= HHCode =

Computer data storage format

A Helical Hyperspatial Code, also known as an HHCode, is a data storage format for very large spatio-temporal datasets.

The development of HHCode can be traced to efforts in the 1990's by Edric Keighan, Panagiotis A. Vretanos, Michael Galluchon, and Herman P. Varma while working for the Canadian Hydrographic Service's Atlantic regional offices at the Bedford Institute of Oceanography in Dartmouth, Nova Scotia. CHS was facing a problem with storing very large spatial datasets acquired during hydrographic surveys (thus having a temporal element) and was seeking a method to store the datasets in a relational database structure.

CHS scientists reportedly conceptualized a spatio-temporal indexing system during a hydrographic survey onboard CCGS Hudson on Georges Bank during the summer of 1989. The indexing system involved an adaptation of a Riemannian hypercube data structure, invoking a helical spiral through 3-dimensional space, which allowed for n-size of features.

The actual implementation of the proposed indexing system was termed a helical hyperspatial code and it was first used by modifying an installation of the Oracle database version 4. The HHCode indexing system permitted a highly efficient compression of not only spatial data but other data types as well, while improving search and retrieval times. The HHCode comprises a form of space filling curve and the concept was published by the CHS scientists in the International Hydrographic Review.
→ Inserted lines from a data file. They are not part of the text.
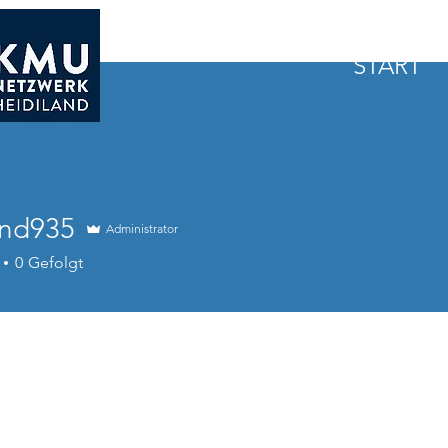
START
and935
Administrator
935
0
Gefolgt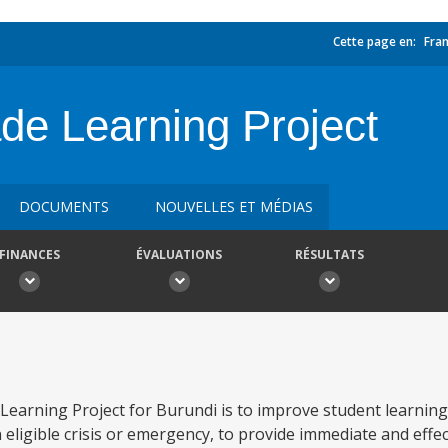
Cette page en:
Fran
de Learning Project
DOCUMENTS
NOUVELLES ET MÉDIAS
FINANCES
ÉVALUATIONS
RÉSULTATS
Learning Project for Burundi is to improve student learnin
n eligible crisis or emergency, to provide immediate and effe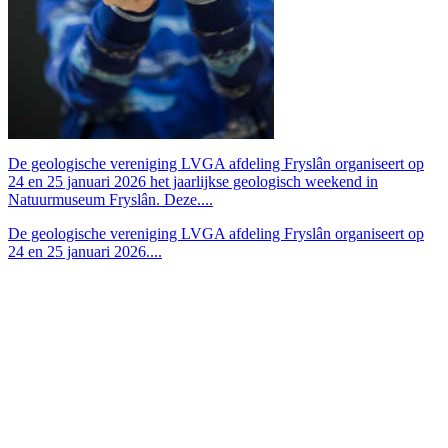
De geologische vereniging LVGA afdeling Fryslân organiseert op
24 en 25 januari 2026 het jaarlijkse geologisch weekend in
Natuurmuseum Fryslân. Deze....
De geologische vereniging LVGA afdeling Fryslân organiseert op
24 en 25 januari 2026....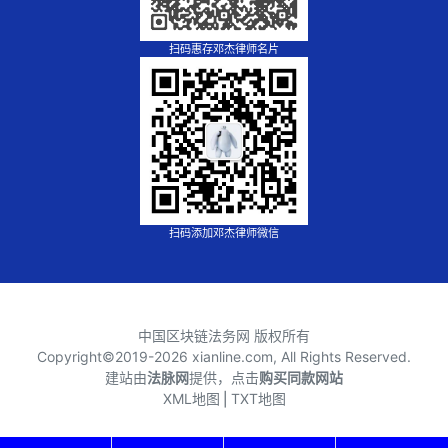
扫码惠存邓杰律师名片
扫码添加邓杰律师微信
中国区块链法务网 版权所有
Copyright©2019-
2026 xianline.com, All Rights Reserved.
建站由
法脉网
提供，点击
购买同款网站
XML地图
⎪
TXT地图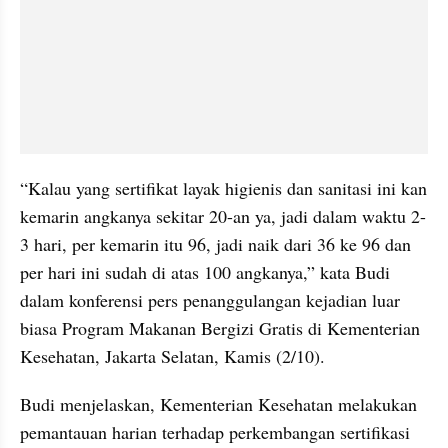
“Kalau yang sertifikat layak higienis dan sanitasi ini kan 
kemarin angkanya sekitar 20-an ya, jadi dalam waktu 2-
3 hari, per kemarin itu 96, jadi naik dari 36 ke 96 dan 
per hari ini sudah di atas 100 angkanya,” kata Budi 
dalam konferensi pers penanggulangan kejadian luar 
biasa Program Makanan Bergizi Gratis di Kementerian 
Kesehatan, Jakarta Selatan, Kamis (2/10).
Budi menjelaskan, Kementerian Kesehatan melakukan 
pemantauan harian terhadap perkembangan sertifikasi 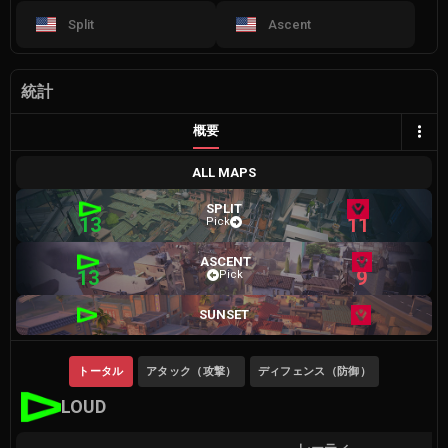
Split
Ascent
統計
概要
ALL MAPS
SPLIT
13
11
Pick
ASCENT
13
9
Pick
SUNSET
トータル
アタック（攻撃）
ディフェンス（防御）
LOUD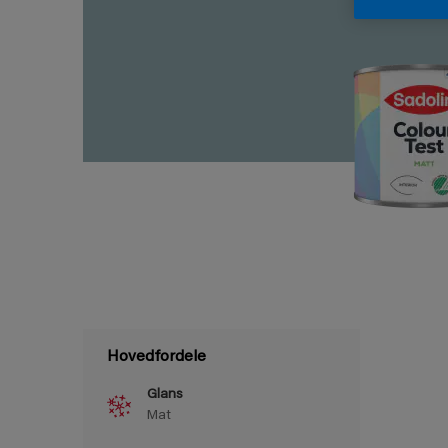
Hovedfordele
Glans
Mat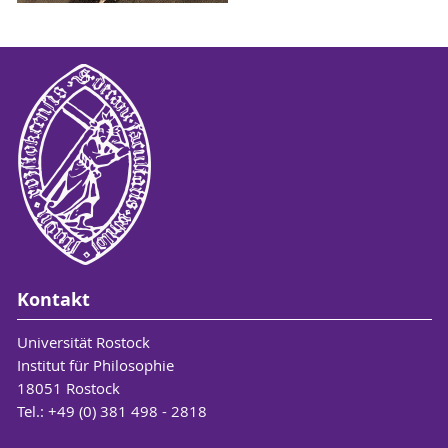
Kontakt
Universität Rostock
Institut für Philosophie
18051 Rostock
Tel.: +49 (0) 381 498 - 2818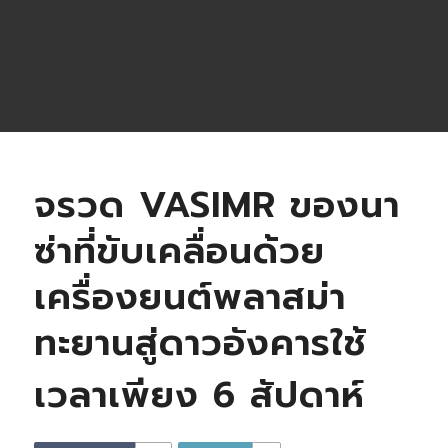
จรวด VASIMR ของนา
ซ่าที่ขับเคลื่อนด้วย
เครื่องยนต์พลาสม่า
ทะยานสู่ดาวอังคารใช้
เวลาเพียง 6 สัปดาห์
Oracle Corporation subsequently learned of the innovation which led to an agreement with the Government of Canada which saw the CHS scientists working with a team of Oracle programmers at an office in Hull, Quebec during the early 1990s to redevelop the Oracle database kernel. The resulting software was the Oracle database version 7, with the Spatial Data Option (SDO). Subsequent development of the SDO has resulted in the Oracle Spatial extension to current Oracle databases.

With the HHCode being an open-source data format, several spatial data and software companies have adopted it in various products targeted at very large corporate data users, namely Helical Systems Inc. and CubeWerx.